Another way to think about the logic of statistical significance testing is in terms of your confidence in what you are saying about the world. You want to argue that experience in the world is associated with the development of the psychological orientation called locus of control. You may do a series of open-ended interviews with members of a lower-class neighborhood in Ribeirão Preto in which you ask about success in school or work, and your respondents express a sense of resignation about not being able to continue their educations or not being able to get the kind of job they want. They conclude, quite sensibly, that their own efforts are at least diminished, if not totally frustrated, by the world around them. Then, however, you interview several persons from upper-middle class neighborhoods who describe their success in school, passing the vestibular (the notoriously difficult university entrance exam in Brazil), and going on to success in their chosen profession. They conclude that their own effort, perseverance, and talent have led to their success. You infer that the opportunities afforded, or not, by socioeconomic background have contributed to (although not completely determined) class differences in a psychological sense of self-efficacy that is termed locus of control.

60The problem is: how confident are you in your assertions based on your case studies? Are the findings that you have generated reliable, in the sense that with more interviews your observations could be repeated? Selecting a representative sample, measuring the variables systematically, and analyzing the data statistically allow you to answer that question. Yes, the association of ses and locus of control is statistically reliable in that you would be unlikely to encounter such an association by chance. And, as Mlodinow (2009) argues, this is not a trivial demonstration.

This recognition is a pretty good addition of confidence to your assertion. Also, remember that we are still engaged in our original enterprise of trying to guess João’s locus of control. By adding another variable, which is more information about him, we can reduce the uncertainty in our guess. This addition of information increases our confidence in what we can say about the world.
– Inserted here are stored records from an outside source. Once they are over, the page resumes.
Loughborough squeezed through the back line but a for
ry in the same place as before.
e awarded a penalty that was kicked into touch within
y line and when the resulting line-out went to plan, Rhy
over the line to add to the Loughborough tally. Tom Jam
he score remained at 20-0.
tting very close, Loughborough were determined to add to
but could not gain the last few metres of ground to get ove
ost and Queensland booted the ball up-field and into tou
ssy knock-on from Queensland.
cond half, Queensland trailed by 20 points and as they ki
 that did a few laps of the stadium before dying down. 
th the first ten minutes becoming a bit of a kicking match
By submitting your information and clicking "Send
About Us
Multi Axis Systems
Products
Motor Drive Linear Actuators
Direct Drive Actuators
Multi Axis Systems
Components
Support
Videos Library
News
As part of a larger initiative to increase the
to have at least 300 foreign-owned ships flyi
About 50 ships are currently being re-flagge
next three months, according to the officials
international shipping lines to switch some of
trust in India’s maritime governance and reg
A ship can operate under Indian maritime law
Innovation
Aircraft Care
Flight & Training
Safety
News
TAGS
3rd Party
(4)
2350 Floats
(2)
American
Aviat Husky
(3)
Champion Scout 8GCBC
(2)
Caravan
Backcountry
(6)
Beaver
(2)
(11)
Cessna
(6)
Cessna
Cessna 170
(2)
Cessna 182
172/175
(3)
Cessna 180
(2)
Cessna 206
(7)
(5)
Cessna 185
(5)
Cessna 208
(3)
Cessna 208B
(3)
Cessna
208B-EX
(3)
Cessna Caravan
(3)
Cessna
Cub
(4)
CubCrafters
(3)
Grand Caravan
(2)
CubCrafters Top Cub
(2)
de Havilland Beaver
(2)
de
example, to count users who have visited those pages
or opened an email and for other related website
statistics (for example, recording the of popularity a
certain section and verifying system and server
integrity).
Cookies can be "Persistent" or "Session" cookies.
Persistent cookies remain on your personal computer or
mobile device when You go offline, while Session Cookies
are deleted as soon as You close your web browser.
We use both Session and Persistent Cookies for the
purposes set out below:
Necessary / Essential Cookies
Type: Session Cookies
The intuitive appeal of the chi-square can be a bit seductive. Some people, once they’ve learned it, want to use nothing else. This inclination can mean that they go around chopping up their data into various sorts of dichotomies, which can be a bit dicey. Take, for example, the variable hloc. We, of course, know that it has a nice spread of values, but what if it didn’t? What if it had a tall, skinny distribution with all the values bunched up around the values of 7 or 8. In this situation, thinking of persons as being on either side of a dichotomy, of being “high” versus “low,” or “external” versus “internal,” becomes a bit arbitrary, to say the least. If you were to calculate an average hloc for low ses folks, and an average hloc for high ses folks, those values might turn out not to be all that different. If that were the case, by forcing them to be on one side of a dichotomy or the other, you can inadvertently introduce a pattern into the data that is not really there. So, you need to have a pretty good justification for transforming a continuous variable such as hloc into a dichotomy. Sometimes a valid justification lies in the distribution of the data. If the distribution of your data diverges dramatically from a normal distribution, you may need to fall back a level of measurement. Another valid justification for dichotomizing your data will lie in your theory. You may hypothesize that people have to achieve a certain threshold level on a variable before other kinds of effects kick in. For example, in the case of ses, you might hypothesize that a part of the influence on locus of control is the higher education that higher ses affords. Perhaps the two less well-off neighborhoods in Ribeirão Preto don’t really 61differ from each other with respect to level of education, and the two more well-off neighborhoods don’t differ from each other. The real differences that exist are between the two sets of neighborhoods. Therefore, the true causal potential, with respect to influencing locus of control, lies in that low ses– high ses contrast alone. Then you would be justified in dichotomizing that variable.

Such insight may come to you from your ethnographic work or from your theoretical work. Whatever the source of inspiration, you need to think carefully about what you are doing in all phases of data analysis, including such seemingly innocuous decisions as whether or not to dichotomize a variable.